10 thoughts on “On Favorited Tweets and My Internet Limbo

  1. Thanks for posting this. And my I know how you can make a templete of twitter inside your post. I wish that i could learn about it, and make my page better. Anyway, i love your writing. Thanks for share.

  2. This is really interesting (and has made me think about the way I use – or, rather, don’t really use – the ‘favorite’ function). I like this: “favoriting is less about someone else and more about me. The process is about plucking the juicy bits from others’ minds and imaginations and tossing them into a cauldron—a volatile place that mirrors my headspace at any given moment.” I wonder what it says that although favoriting is ostensibly a private act – “An accumulation of tiny but agreeable and intriguing things, all of which influence or reflect me” – it’s done in public, in broad daylight. The person whose tweet you’ve favorited receives a notification. Anyone can view your list of favorite tweets. Perhaps it’s one of the last bastions of mystery online – anyone is free to interpret the list, but there’s no real context for doing so, and ultimately only you know how you’re using the function and what each of those agreeable and intriguing things means to you.

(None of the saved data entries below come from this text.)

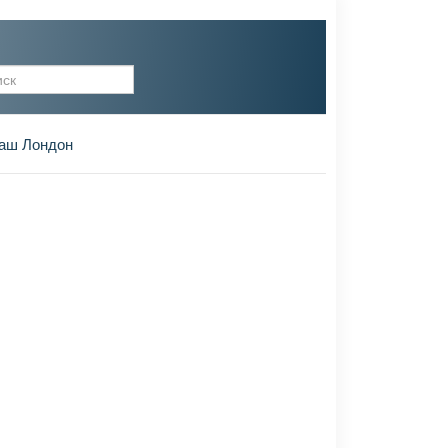
рма поиска
аш Лондон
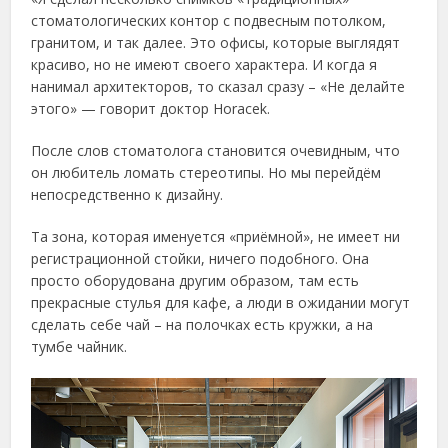
стоматологических контор с подвесным потолком,
гранитом, и так далее. Это офисы, которые выглядят
красиво, но не имеют своего характера. И когда я
нанимал архитекторов, то сказал сразу – «Не делайте
этого» — говорит доктор Horacek.
После слов стоматолога становится очевидным, что
он любитель ломать стереотипы. Но мы перейдём
непосредственно к дизайну.
Та зона, которая именуется «приёмной», не имеет ни
регистрационной стойки, ничего подобного. Она
просто оборудована другим образом, там есть
прекрасные стулья для кафе, а люди в ожидании могут
сделать себе чай – на полочках есть кружки, а на
тумбе чайник.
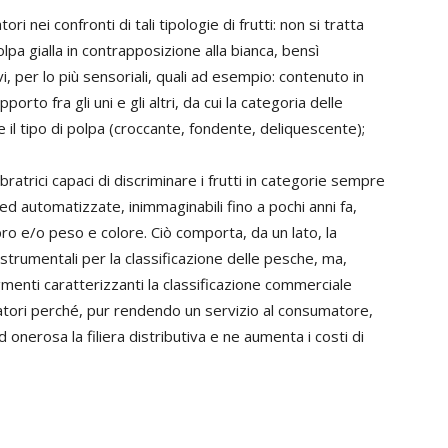
i nei confronti di tali tipologie di frutti: non si tratta
lpa gialla in contrapposizione alla bianca, bensì
tivi, per lo più sensoriali, quali ad esempio: contenuto in
porto fra gli uni e gli altri, da cui la categoria delle
 il tipo di polpa (croccante, fondente, deliquescente);
bratrici capaci di discriminare i frutti in categorie sempre
ed automatizzate, inimmaginabili fino a pochi anni fa,
bro e/o peso e colore. Ciò comporta, da un lato, la
strumentali per la classificazione delle pesche, ma,
gmenti caratterizzanti la classificazione commerciale
ratori perché, pur rendendo un servizio al consumatore,
d onerosa la filiera distributiva e ne aumenta i costi di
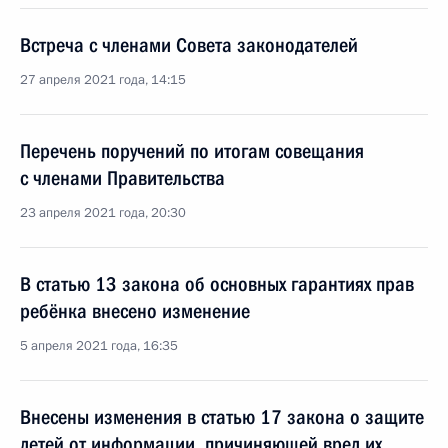
Встреча с членами Совета законодателей
27 апреля 2021 года, 14:15
Перечень поручений по итогам совещания
с членами Правительства
23 апреля 2021 года, 20:30
В статью 13 закона об основных гарантиях прав
ребёнка внесено изменение
5 апреля 2021 года, 16:35
Внесены изменения в статью 17 закона о защите
детей от информации, причиняющей вред их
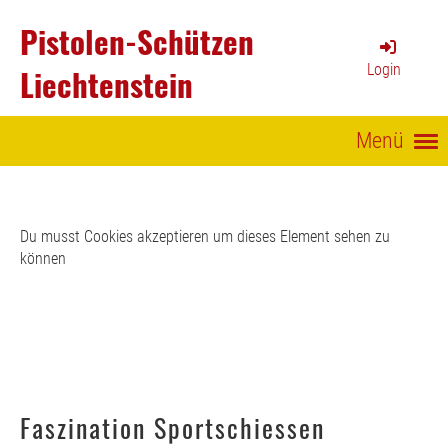
Pistolen-Schützen
Login
Liechtenstein
Menü
Du musst Cookies akzeptieren um dieses Element sehen zu
können
Faszination Sportschiessen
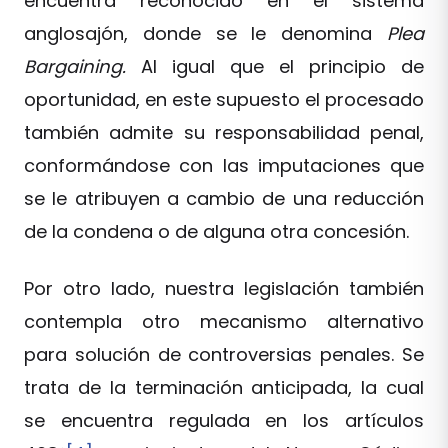
encuentra reconocido en el sistema
anglosajón, donde se le denomina
Plea
Bargaining.
Al igual que el principio de
oportunidad, en este supuesto el procesado
también admite su responsabilidad penal,
conformándose con las imputaciones que
se le atribuyen a cambio de una reducción
de la condena o de alguna otra concesión.
Por otro lado, nuestra legislación también
contempla otro mecanismo alternativo
para solución de controversias penales. Se
trata de la terminación anticipada, la cual
se encuentra regulada en los artículos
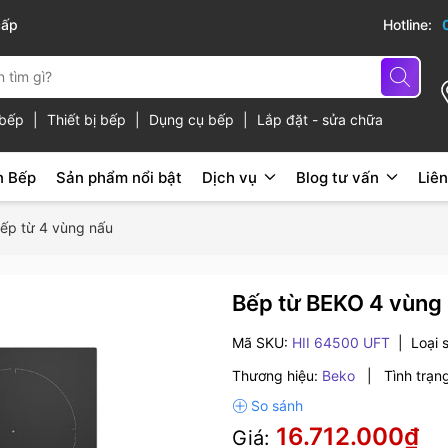
cấp
Hotline:
ủ bếp
|
Thiết bị bếp
|
Dụng cụ bếp
|
Lắp đặt - sửa chữa
n Bếp
Sản phẩm nổi bật
Dịch vụ
Blog tư vấn
Liên
ếp từ 4 vùng nấu
Bếp từ BEKO 4 vùng
Mã SKU:
HII 64500 UFT
|
Loại 
Thương hiệu:
Beko
|
Tình trạn
16.712.000₫
Giá:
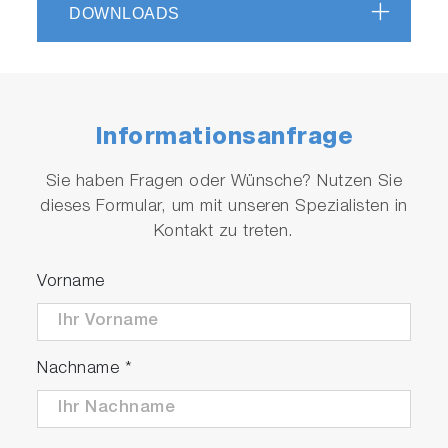
DOWNLOADS
Informationsanfrage
Salinity concentration conversion
Sie haben Fragen oder Wünsche? Nutzen Sie
function
dieses Formular, um mit unseren Spezialisten in
Kontakt zu treten.
The transmitter is equipped with a salinity
concentration conversion function that is
Vorname
suitable for monitoring the salinity of seawater.
Nachname
*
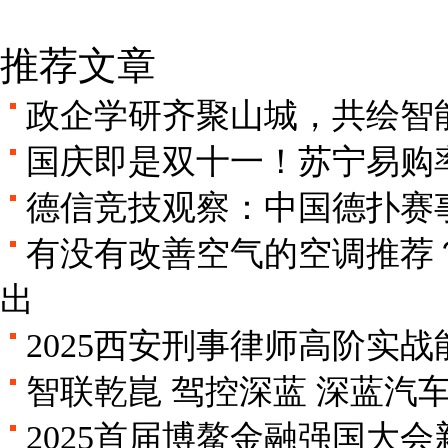
推荐文章
政企学研齐聚山城，共绘智
国庆即是双十一！苏宁易购率
德信竞技观察：中国德扑赛
有没有改善空气的空调推荐
出
2025西安刑事律师高阶实
智联乾崑 驾控深蓝 深蓝汽
2025首届博鳌金融强国大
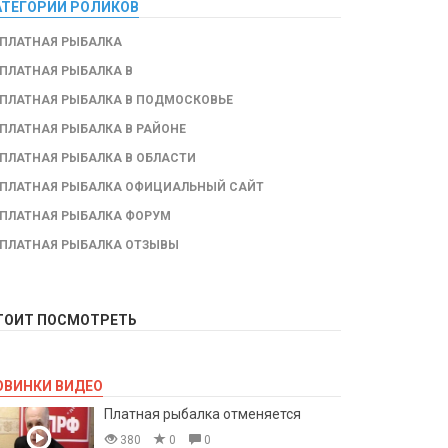
АТЕГОРИИ РОЛИКОВ
ПЛАТНАЯ РЫБАЛКА
ПЛАТНАЯ РЫБАЛКА В
ПЛАТНАЯ РЫБАЛКА В ПОДМОСКОВЬЕ
ПЛАТНАЯ РЫБАЛКА В РАЙОНЕ
ПЛАТНАЯ РЫБАЛКА В ОБЛАСТИ
ПЛАТНАЯ РЫБАЛКА ОФИЦИАЛЬНЫЙ САЙТ
ПЛАТНАЯ РЫБАЛКА ФОРУМ
ПЛАТНАЯ РЫБАЛКА ОТЗЫВЫ
ТОИТ ПОСМОТРЕТЬ
ОВИНКИ ВИДЕО
Платная рыбалка отменяется
380
0
0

    1. “Perhaps it’s one of the last bastions of mystery online – anyone is free to interpret the list, but there’s no real context for doing so, and ultimately only you know how you’re using the function…”

      Yes! I love this. After writing this post, I concluded that I was essentially curating my own universe — or perhaps creating my most perfect being, enmeshing all the best ideas and traits of others, yet also their most favorable flaws (much of what I favorite is pessimistic and rather dark, so I wonder what that says about me).

      I sense another post coming on this! Thoughtful comment, Miranda. Thanks.

    1. Yep, there are some intriguing accounts and personas on Twitter — their individual tweets and entire Twitter feeds both interesting forms of expression.

  3. I love the idea behind this… Also, we use “favorited” tweets in a similar way: I collect them as little snippets of beauty to look back on. I favorite funny, insightful or beautifully written tweets. I also use “favorites” as bookmarks — when I’m going through my timeline and I do not have time to read something I’d find interesting, I favorite it to come back later.

    It makes me happy that my mushy, lovey tweet made it onto this list…. Thank you!

    1. Roxanne, I want Twitter to create a “bookmarked” feature because I don’t like favoriting a tweet as a reminder to return to it later. (Instead, I open the link and save the post to Instapaper.) It’s rather silly, but that’s how anal-retentive I can be when it comes to online organizing.

      I loved your mushy-lovey tweet! Your tweets in general are calming and grounded, if that makes any sense.